**What needs to be done**
Copy the lines exactly. Begin at the first line of the data and stop after the line with "text [177, 136, 1181, 237]".

**Extracted data**
BEGIN
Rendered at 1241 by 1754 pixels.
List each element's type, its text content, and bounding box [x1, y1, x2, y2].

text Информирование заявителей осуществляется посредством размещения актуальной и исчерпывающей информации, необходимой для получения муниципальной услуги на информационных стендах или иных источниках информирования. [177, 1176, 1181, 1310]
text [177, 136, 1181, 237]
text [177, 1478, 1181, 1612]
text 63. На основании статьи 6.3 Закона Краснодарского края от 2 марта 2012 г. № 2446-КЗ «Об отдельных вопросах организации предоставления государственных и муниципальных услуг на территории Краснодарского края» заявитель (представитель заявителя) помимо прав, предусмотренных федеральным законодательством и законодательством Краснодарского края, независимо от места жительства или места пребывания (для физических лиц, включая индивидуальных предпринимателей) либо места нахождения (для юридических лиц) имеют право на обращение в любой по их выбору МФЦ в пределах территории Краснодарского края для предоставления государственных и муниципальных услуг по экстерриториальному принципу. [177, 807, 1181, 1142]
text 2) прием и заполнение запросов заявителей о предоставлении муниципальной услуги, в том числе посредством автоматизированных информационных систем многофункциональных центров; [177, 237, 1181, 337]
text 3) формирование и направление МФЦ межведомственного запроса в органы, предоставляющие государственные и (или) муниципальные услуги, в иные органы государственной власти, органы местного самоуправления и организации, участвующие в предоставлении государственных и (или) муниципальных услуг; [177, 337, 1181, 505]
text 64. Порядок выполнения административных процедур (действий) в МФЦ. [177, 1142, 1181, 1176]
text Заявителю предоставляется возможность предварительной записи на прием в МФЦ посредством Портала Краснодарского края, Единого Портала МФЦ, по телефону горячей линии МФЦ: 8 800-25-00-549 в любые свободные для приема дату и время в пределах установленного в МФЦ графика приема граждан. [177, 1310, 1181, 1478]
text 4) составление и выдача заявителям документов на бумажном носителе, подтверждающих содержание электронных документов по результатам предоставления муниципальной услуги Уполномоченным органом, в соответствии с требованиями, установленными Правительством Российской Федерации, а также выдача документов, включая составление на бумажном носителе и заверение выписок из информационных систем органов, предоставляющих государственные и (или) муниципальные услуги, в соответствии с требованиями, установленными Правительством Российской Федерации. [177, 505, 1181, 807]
END
**Written solution**
Rendered at 1241 by 1754 pixels.
List each element's type, its text content, and bounding box [x1, y1, x2, y2].

text Информирование заявителей осуществляется посредством размещения актуальной и исчерпывающей информации, необходимой для получения муниципальной услуги на информационных стендах или иных источниках информирования. [177, 1176, 1181, 1310]
text [177, 136, 1181, 237]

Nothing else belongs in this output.